A guide for the perplexed

Mark Steyn was one of those who predicted a decisive Schwarzenegger victory at a time when some polls were showing Bustamante ahead, and many pundits were suggesting that, as essentially the only Democratic in the field, Bustamante was likely to prevail. Now, Steyn offers his thoughts on the meaning of Arnold’s victory. Steyn thinks that the California election highlights the shortage of talent in the Democratic party:
“The fact that in the most populous state in the nation the two leading Democrats are Gray Davis and Cruz Bustamante is as telling as anything. The gubernatorial pool is where you look for presidential talent, and right now their only star governor is Jennifer Granholm, who can’t run for president because she was born in British Columbia.
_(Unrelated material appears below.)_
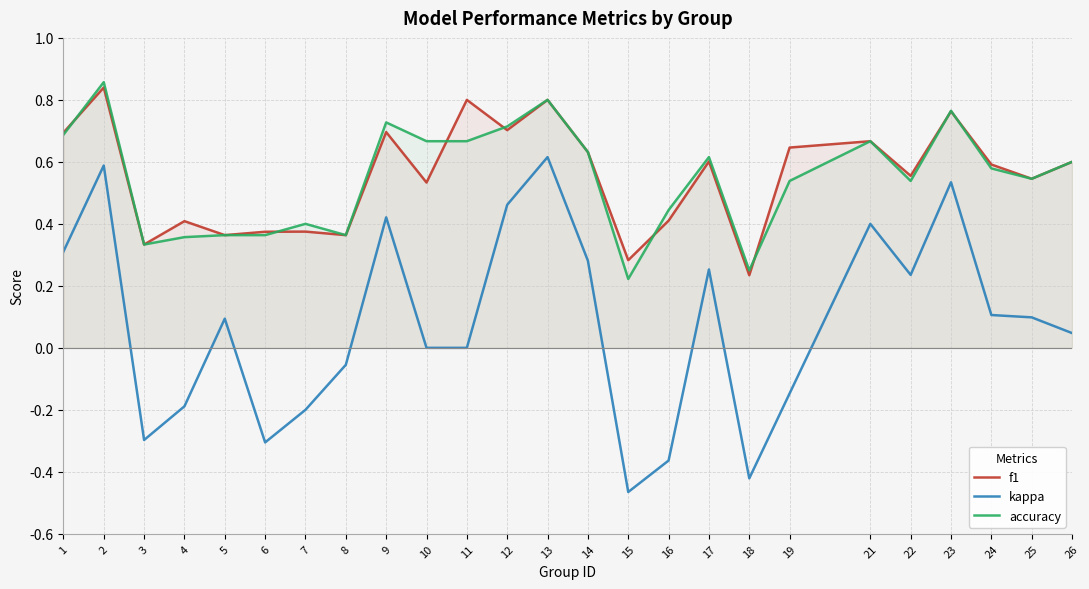

What value does the accuracy series have at 16?

0.4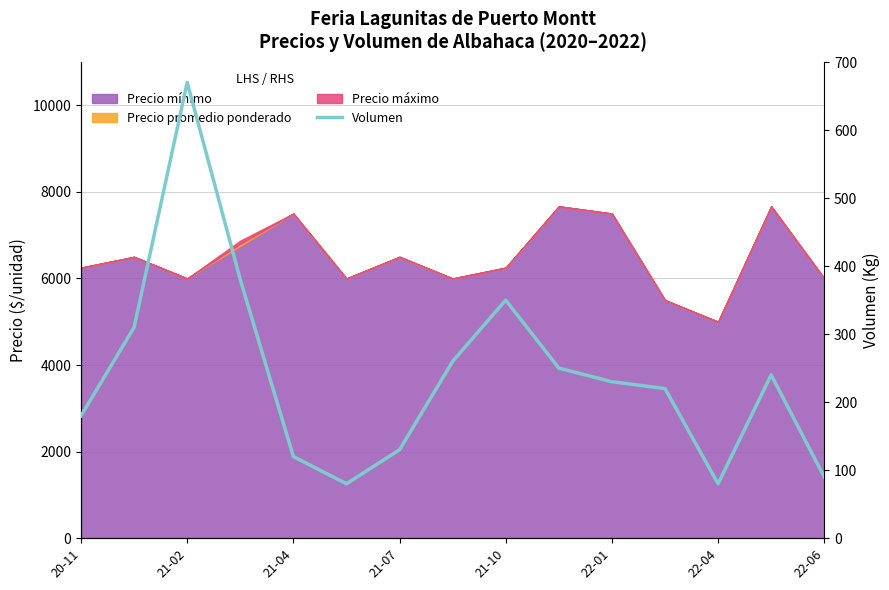

What is the difference between the second highest and minimum values?

300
That’s why in Thursday’s debate half the presidential candidates are sad-sack senators dulled by decades of deal-making and Beltwayspeak and the other half are goofs and oddballs. The shortage of talent is so severe they’ve had to parachute in Wesley Clark, a man who was playing Republican fund-raisers and waving pompons for Bush and Cheney the day before yesterday.”
Steyn is gracious enough to offer some advice to those Democrats, if any, who are intelligent enough to be perplexed: “If I were a Dem, I’d go with Howard Dean. Even if he loses, he’ll de-Clintonize the party along the way, which ought to be the most important priority. Otherwise, it’s all down to Sen. Rodham Clinton in 2008.”